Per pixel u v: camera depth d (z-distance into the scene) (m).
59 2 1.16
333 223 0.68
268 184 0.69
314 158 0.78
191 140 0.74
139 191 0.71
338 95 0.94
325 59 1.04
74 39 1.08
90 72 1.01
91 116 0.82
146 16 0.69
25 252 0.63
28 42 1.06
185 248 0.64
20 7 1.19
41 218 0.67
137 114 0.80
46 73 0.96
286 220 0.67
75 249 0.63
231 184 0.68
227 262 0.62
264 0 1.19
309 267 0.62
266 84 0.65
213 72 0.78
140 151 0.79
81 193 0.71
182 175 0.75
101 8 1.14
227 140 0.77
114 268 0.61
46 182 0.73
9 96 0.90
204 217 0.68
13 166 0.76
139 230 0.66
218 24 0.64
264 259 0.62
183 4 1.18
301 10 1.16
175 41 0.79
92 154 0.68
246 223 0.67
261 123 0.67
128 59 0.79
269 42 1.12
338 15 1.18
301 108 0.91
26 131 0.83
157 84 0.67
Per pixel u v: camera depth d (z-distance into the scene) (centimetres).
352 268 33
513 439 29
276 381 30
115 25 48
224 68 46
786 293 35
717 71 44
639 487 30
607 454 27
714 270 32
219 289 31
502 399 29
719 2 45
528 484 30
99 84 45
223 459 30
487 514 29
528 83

==

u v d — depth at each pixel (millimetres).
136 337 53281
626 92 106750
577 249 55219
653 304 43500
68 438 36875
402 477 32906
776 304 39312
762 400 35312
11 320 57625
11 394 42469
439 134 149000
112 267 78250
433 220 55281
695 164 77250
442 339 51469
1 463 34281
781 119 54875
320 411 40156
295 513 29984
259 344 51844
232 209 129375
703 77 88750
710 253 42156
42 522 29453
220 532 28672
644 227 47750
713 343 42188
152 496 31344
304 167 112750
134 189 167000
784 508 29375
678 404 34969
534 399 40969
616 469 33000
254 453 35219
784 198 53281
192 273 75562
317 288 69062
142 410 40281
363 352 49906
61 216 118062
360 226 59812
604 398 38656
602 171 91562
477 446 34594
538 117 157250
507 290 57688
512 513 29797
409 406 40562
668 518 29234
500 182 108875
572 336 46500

● **EXERCISE INSTRUCTIONS**: All lines above from the one containing "185 248 0.64" to the one containing "301 108 0.91" must be repeated exactly, both lines included, and no others.

● **EXERCISE SOLUTION**:
185 248 0.64
20 7 1.19
41 218 0.67
137 114 0.80
46 73 0.96
286 220 0.67
75 249 0.63
231 184 0.68
227 262 0.62
264 0 1.19
309 267 0.62
266 84 0.65
213 72 0.78
140 151 0.79
81 193 0.71
182 175 0.75
101 8 1.14
227 140 0.77
114 268 0.61
46 182 0.73
9 96 0.90
204 217 0.68
13 166 0.76
139 230 0.66
218 24 0.64
264 259 0.62
183 4 1.18
301 10 1.16
175 41 0.79
92 154 0.68
246 223 0.67
261 123 0.67
128 59 0.79
269 42 1.12
338 15 1.18
301 108 0.91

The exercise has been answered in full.